• [Exercise data]
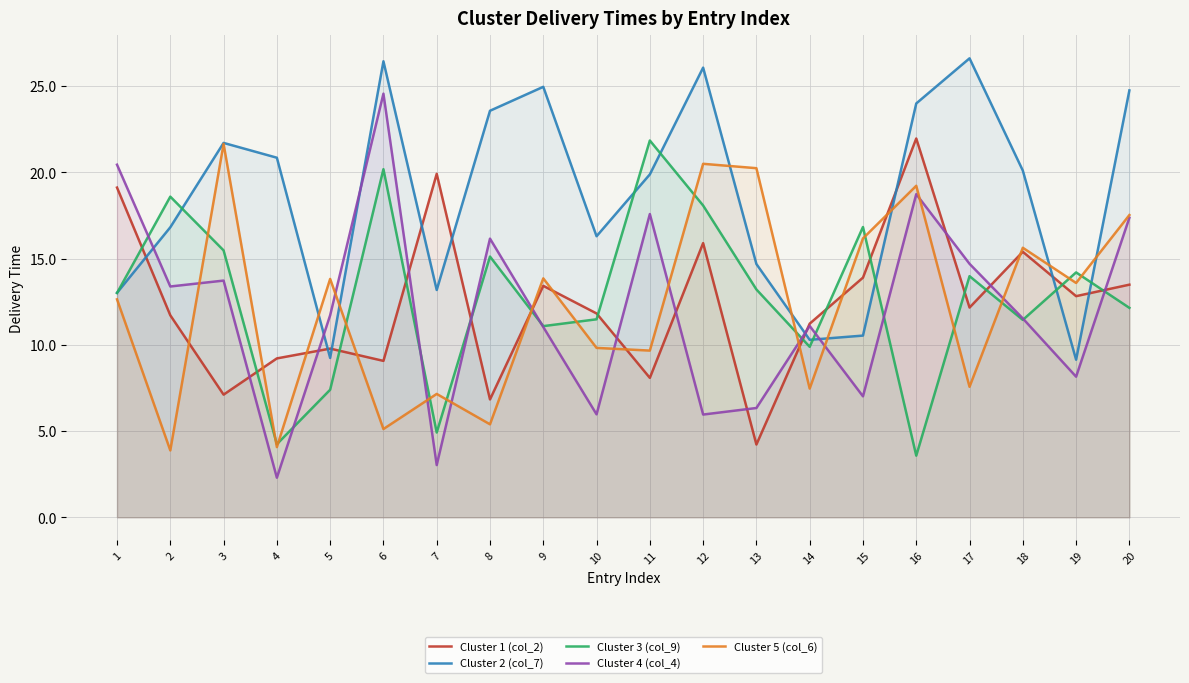

Does the chart display data point markers on the line(s)?

No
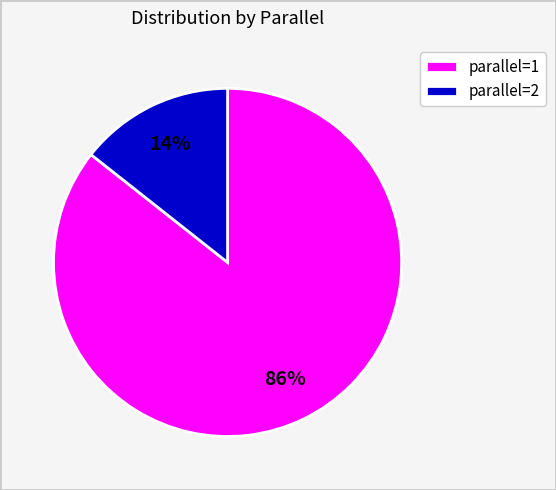

Rank the categories by value from highest to lowest.

parallel=1, parallel=2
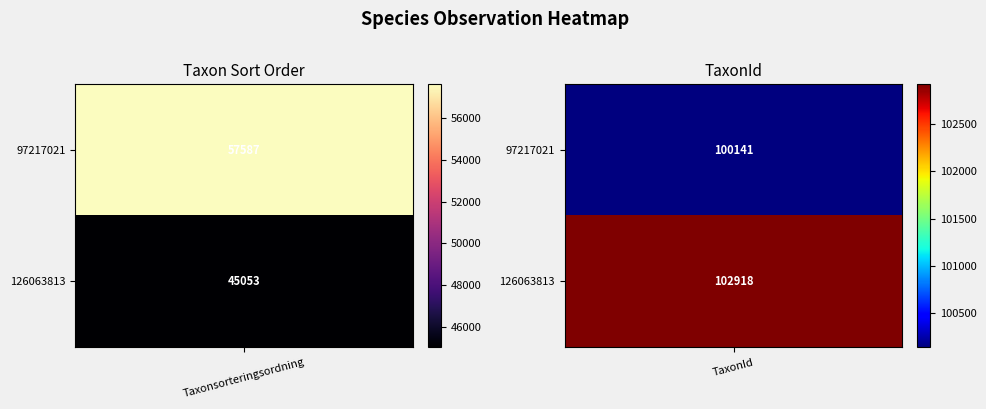

True or false: 97217021 has a value of 100141 at 1.

True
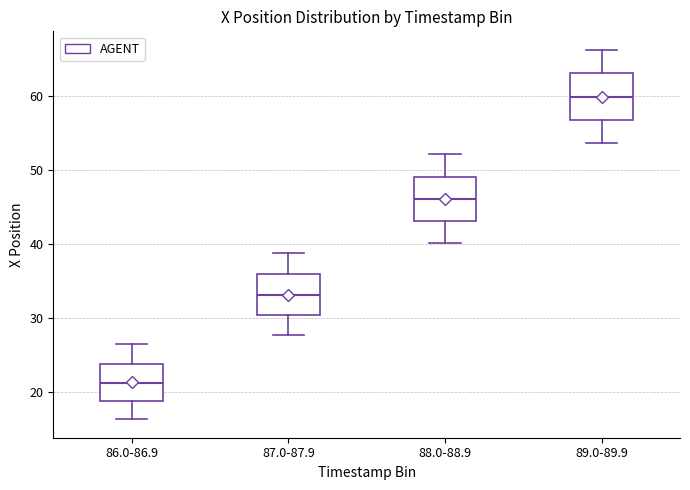

Reading left to right, transcribe this box plot: for each box, give where its median line is, the range the box spans, and where its two whiskers end, as read against the y-axis. The values are not printed on the chart, so give them approximately, as read against the axis.

86.0-86.9: median 21, box 19 to 24, whiskers 16 to 26
87.0-87.9: median 33, box 30 to 36, whiskers 28 to 39
88.0-88.9: median 46, box 43 to 49, whiskers 40 to 52
89.0-89.9: median 60, box 57 to 63, whiskers 54 to 66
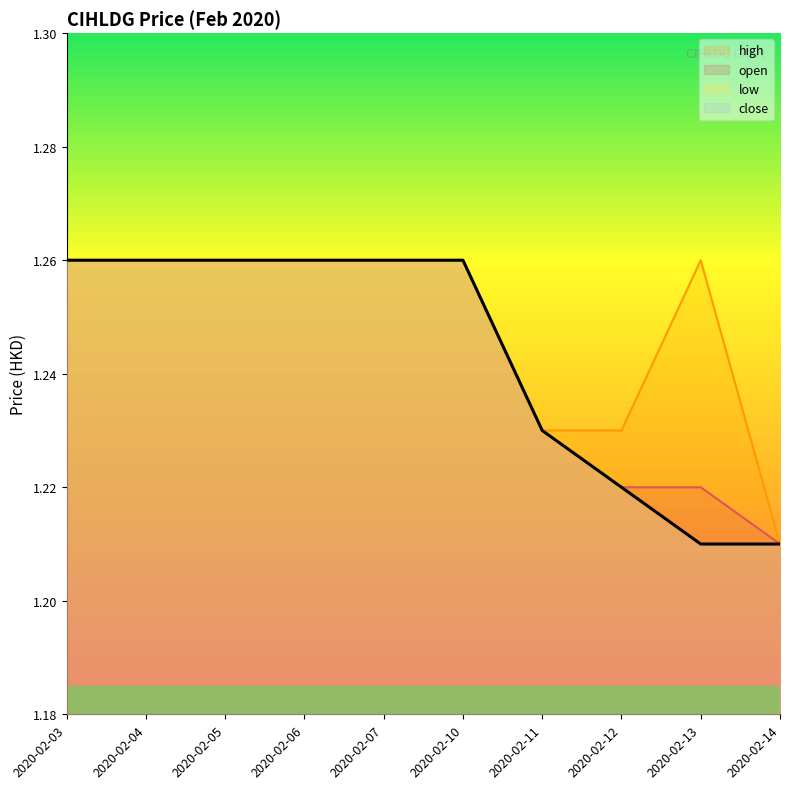

Which series changed the most between 2020-02-03 and 2020-02-06?

open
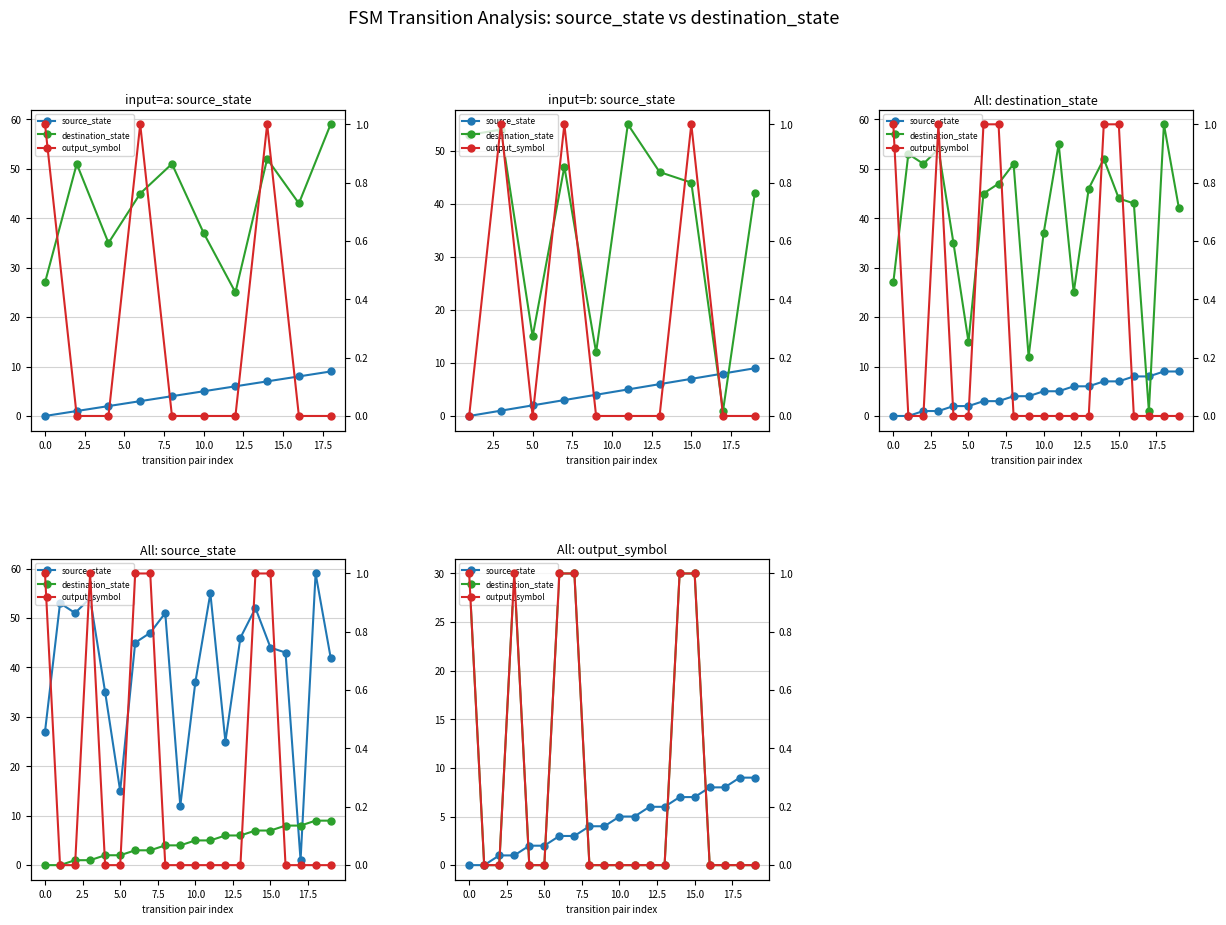

What is the value of the output_symbol point at the 1st from the left?

1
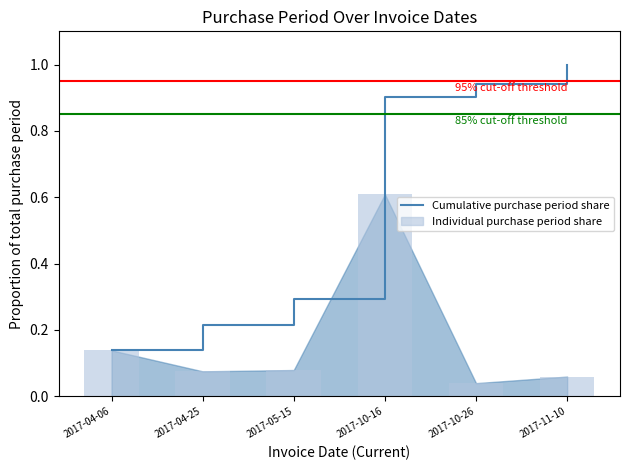

Which label corresponds to the largest value in the chart?

2017-10-16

• [About this exercise]
Please copy out all of the lines above word for word, leaving out the pictures.

• [Written solution]
Does the chart display data point markers on the line(s)?

No

Rank the categories by value from highest to lowest.

parallel=1, parallel=2

True or false: 97217021 has a value of 100141 at 1.

True

Reading left to right, transcribe this box plot: for each box, give where its median line is, the range the box spans, and where its two whiskers end, as read against the y-axis. The values are not printed on the chart, so give them approximately, as read against the axis.

86.0-86.9: median 21, box 19 to 24, whiskers 16 to 26
87.0-87.9: median 33, box 30 to 36, whiskers 28 to 39
88.0-88.9: median 46, box 43 to 49, whiskers 40 to 52
89.0-89.9: median 60, box 57 to 63, whiskers 54 to 66

Which series changed the most between 2020-02-03 and 2020-02-06?

open

What is the value of the output_symbol point at the 1st from the left?

1

Which label corresponds to the largest value in the chart?

2017-10-16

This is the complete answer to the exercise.